What else are these prescription drugs doing to our bodies?
Lots of things, but at some point the benefits far outweigh the risks. What is your mom or your aunt going to do if she gets rheumatic arthritis? Probably take methotrexate. Horrible drug, but what else can she do? Google up some rheumatic nodules if you want to see the alternative.
 
When I hear universal healthcare, at least from what it's propenents describe, they want unrestricted access to healthcare because they think that will impove the health of society
Universal healthcare means everybody gets care regardless of ability to pay. No more. No less.

The question of who decides what kind of care and what kind of treatments to provide to patients is a completely seperate matter.

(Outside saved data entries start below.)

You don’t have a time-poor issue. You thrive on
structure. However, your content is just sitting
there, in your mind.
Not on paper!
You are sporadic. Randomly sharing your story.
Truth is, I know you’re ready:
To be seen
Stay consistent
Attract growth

I think you're confusing the two. After all America stands out in not having universal health care (most other developed nations have some form of it) and is the most overmedicated nation on the planet. So the two issues are not linked at all.
 
This is a key point. Noone is turned away from care in Canada. A homeless person will get care at any Canadian hospital in Canada without insurance, medical ID or any identification whatsoever. Even if he needs brain surgery and needs to be in hospice for a month afterwords.

Why should anyone in a civilized country die needlessly?
 
snatches said:
This is a key point. Noone is turned away from care in Canada. A homeless person will get care at any Canadian hospital in Canada without insurance, medical ID or any identification whatsoever. Even if he needs brain surgery and needs to be in hospice for a month afterwords.

Why should anyone in a civilized country die needlessly?
Er you need to be a Canadian citizen or a landed immigrant. So you do need a health card. Non citizens get a bill.